▶ _Tareas por realizar_
1 - Copia del fragmento sobre Eduardo Mitre el pasaje que arranca en las palabras "Confieso que me" y concluye tras "como una sombra.".
2 - Responde con datos del fragmento sobre Eduardo Mitre:
(a) ¿En qué ciudad y año nació Eduardo Mitre?
(b) ¿Quién firmó el artículo que incrementó la intriga de quien escribe?
(c) ¿Qué origen tenía el padre del poeta?

▶ _Fragmento_
Confieso que me he cabreado leyendo a Eduardo Mitre (Oruro, Bolivia,
1943). Me pasa a veces. Como lector soy un poco fundamentalista, qué le vamos a
hacer. Cuando supe que los Pre-Textos editaban en un solo volumen sus poemarios
anteriores a 1998, después de haber publicado independientemente cada uno de
los tres posteriores, sentí curiosidad. No había leído nada de Mitre, pero la
fidelidad de la editorial valenciana es una garantía para mí. Y ya con el libro
en casa, y antes de hincarle el diente, un artículo de Antonio Muñoz Molina
incrementó mi intriga. El escritor granadino glosaba, desde la amistad, un
poema evocador de Mitre sobre Granada. La ciudad del Genil había sido la tierra
prometida de su padre, de origen palestino, pero el poeta solo pudo visitarla
después de muerto este. Eso sí, lo hizo acompañado por el recuerdo de su
progenitor, tan intenso como una sombra.

▶ _Listado proporcionado_
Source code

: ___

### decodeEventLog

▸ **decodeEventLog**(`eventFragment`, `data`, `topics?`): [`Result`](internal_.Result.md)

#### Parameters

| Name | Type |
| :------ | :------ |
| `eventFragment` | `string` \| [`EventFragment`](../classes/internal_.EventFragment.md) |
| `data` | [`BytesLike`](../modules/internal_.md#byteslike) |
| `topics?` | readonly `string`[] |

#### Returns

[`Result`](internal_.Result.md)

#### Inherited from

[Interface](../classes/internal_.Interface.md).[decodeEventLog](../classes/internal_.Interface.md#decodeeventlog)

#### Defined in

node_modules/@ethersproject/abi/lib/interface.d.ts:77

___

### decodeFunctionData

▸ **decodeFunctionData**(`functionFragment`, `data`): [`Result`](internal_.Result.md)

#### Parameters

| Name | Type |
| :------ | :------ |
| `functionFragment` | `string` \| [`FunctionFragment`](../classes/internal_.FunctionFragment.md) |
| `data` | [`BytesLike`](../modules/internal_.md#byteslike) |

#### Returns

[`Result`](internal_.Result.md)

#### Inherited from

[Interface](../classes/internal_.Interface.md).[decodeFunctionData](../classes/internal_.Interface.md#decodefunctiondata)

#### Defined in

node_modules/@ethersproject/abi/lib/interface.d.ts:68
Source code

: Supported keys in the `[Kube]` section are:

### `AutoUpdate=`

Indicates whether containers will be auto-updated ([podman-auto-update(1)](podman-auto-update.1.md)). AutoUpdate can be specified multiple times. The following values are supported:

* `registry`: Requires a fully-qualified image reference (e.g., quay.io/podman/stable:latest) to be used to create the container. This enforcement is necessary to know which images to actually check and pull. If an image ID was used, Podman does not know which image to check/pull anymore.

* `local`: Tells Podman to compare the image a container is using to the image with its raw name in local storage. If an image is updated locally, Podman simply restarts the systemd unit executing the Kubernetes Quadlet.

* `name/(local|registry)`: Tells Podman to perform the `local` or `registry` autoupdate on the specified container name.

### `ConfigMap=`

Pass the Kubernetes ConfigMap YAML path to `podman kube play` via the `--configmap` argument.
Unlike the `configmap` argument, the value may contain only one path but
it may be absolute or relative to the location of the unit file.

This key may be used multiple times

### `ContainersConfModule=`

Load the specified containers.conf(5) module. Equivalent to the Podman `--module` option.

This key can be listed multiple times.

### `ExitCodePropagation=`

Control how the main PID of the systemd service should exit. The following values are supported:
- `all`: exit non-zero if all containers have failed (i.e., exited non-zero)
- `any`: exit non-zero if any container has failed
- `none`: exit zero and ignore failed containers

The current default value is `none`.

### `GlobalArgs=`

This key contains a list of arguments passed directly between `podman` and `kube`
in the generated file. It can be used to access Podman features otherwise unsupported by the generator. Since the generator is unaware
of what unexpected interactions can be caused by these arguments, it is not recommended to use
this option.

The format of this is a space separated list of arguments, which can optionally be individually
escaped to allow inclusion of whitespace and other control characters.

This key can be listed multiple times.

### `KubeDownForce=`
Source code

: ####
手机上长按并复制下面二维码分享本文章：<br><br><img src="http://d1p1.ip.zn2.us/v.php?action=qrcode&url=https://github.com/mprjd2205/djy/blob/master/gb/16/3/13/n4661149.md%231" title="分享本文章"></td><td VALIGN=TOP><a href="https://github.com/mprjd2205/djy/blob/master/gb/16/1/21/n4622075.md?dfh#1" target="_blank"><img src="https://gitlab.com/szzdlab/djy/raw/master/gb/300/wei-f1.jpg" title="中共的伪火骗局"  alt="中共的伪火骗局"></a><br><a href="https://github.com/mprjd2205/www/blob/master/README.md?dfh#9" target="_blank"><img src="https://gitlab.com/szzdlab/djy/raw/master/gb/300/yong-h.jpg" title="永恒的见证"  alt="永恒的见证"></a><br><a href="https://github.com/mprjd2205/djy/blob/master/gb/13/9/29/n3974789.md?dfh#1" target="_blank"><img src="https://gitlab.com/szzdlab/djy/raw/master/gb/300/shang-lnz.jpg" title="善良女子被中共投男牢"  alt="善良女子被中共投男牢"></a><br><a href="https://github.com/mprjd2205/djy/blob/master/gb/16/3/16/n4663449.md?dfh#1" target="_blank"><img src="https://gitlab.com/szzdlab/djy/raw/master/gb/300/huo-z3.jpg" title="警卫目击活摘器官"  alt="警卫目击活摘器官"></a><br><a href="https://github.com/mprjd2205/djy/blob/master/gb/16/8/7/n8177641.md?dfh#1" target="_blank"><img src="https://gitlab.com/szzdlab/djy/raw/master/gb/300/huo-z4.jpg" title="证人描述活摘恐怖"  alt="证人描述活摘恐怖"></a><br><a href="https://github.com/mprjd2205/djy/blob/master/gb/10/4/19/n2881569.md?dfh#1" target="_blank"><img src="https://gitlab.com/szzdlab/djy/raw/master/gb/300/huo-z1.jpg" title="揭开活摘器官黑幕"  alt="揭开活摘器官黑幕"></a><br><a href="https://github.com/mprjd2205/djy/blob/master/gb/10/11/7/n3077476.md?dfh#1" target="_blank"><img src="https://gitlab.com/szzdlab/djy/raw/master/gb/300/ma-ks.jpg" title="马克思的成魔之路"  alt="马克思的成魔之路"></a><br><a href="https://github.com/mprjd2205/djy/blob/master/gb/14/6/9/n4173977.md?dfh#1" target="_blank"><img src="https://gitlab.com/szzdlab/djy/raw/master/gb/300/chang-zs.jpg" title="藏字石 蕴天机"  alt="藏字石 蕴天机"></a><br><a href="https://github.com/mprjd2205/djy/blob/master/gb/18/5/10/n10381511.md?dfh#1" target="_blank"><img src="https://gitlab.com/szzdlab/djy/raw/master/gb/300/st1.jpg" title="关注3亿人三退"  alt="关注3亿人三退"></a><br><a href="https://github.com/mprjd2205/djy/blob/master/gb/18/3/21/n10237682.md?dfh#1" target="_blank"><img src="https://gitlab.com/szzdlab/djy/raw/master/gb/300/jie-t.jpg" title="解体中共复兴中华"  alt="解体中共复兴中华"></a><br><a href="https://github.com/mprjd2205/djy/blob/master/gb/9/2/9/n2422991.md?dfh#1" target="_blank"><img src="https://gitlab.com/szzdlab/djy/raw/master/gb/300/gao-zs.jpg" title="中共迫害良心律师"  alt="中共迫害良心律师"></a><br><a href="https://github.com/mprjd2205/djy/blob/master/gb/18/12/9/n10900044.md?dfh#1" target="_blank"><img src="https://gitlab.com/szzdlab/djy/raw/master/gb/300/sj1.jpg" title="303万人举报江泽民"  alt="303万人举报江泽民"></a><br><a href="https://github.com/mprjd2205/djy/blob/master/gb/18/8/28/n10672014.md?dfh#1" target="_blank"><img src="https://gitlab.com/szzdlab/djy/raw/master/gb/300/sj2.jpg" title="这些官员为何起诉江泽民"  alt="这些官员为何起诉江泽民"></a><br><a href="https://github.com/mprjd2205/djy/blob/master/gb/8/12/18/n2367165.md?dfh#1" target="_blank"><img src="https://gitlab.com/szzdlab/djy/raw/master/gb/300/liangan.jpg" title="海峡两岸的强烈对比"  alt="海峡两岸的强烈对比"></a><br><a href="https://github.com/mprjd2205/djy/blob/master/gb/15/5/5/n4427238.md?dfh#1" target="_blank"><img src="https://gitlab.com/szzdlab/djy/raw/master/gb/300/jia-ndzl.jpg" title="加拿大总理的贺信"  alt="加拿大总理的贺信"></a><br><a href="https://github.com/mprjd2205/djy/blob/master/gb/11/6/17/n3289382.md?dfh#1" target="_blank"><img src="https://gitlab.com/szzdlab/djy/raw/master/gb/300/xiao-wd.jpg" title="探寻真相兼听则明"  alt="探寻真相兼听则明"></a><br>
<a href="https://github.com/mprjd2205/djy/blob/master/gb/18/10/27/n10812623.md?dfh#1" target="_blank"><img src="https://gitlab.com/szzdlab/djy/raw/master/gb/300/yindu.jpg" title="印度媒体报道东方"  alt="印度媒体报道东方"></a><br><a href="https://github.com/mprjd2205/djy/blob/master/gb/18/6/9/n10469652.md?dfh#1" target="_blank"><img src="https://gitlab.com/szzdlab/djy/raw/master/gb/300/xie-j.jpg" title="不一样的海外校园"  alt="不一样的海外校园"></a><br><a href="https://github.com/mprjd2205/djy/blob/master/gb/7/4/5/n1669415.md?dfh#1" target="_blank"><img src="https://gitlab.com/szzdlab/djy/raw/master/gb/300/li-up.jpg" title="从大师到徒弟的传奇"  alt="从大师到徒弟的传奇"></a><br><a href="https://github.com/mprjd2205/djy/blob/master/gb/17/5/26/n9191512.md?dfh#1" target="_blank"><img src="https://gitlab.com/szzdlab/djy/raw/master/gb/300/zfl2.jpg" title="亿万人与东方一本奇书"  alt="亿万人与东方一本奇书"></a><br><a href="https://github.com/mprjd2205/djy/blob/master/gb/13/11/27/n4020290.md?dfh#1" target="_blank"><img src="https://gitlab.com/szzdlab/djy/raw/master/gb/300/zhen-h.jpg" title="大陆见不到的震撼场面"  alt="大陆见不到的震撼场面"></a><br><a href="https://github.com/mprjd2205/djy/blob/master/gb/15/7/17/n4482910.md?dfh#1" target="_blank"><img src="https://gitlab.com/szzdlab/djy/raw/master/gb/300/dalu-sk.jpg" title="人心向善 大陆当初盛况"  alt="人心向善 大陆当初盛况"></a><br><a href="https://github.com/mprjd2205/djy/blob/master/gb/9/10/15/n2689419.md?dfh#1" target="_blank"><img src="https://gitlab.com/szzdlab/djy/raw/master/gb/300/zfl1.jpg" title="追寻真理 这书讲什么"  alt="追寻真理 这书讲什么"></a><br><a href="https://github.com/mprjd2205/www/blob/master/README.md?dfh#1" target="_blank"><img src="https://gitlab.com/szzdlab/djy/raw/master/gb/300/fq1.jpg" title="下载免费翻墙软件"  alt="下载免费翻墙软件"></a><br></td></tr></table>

▶ _Resultados_
1 -
Confieso que me he cabreado leyendo a Eduardo Mitre (Oruro, Bolivia,
1943). Me pasa a veces. Como lector soy un poco fundamentalista, qué le vamos a
hacer. Cuando supe que los Pre-Textos editaban en un solo volumen sus poemarios
anteriores a 1998, después de haber publicado independientemente cada uno de
los tres posteriores, sentí curiosidad. No había leído nada de Mitre, pero la
fidelidad de la editorial valenciana es una garantía para mí. Y ya con el libro
en casa, y antes de hincarle el diente, un artículo de Antonio Muñoz Molina
incrementó mi intriga. El escritor granadino glosaba, desde la amistad, un
poema evocador de Mitre sobre Granada. La ciudad del Genil había sido la tierra
prometida de su padre, de origen palestino, pero el poeta solo pudo visitarla
después de muerto este. Eso sí, lo hizo acompañado por el recuerdo de su
progenitor, tan intenso como una sombra.

2 -
(a) En Oruro, Bolivia, en 1943.
(b) Antonio Muñoz Molina.
(c) Palestino.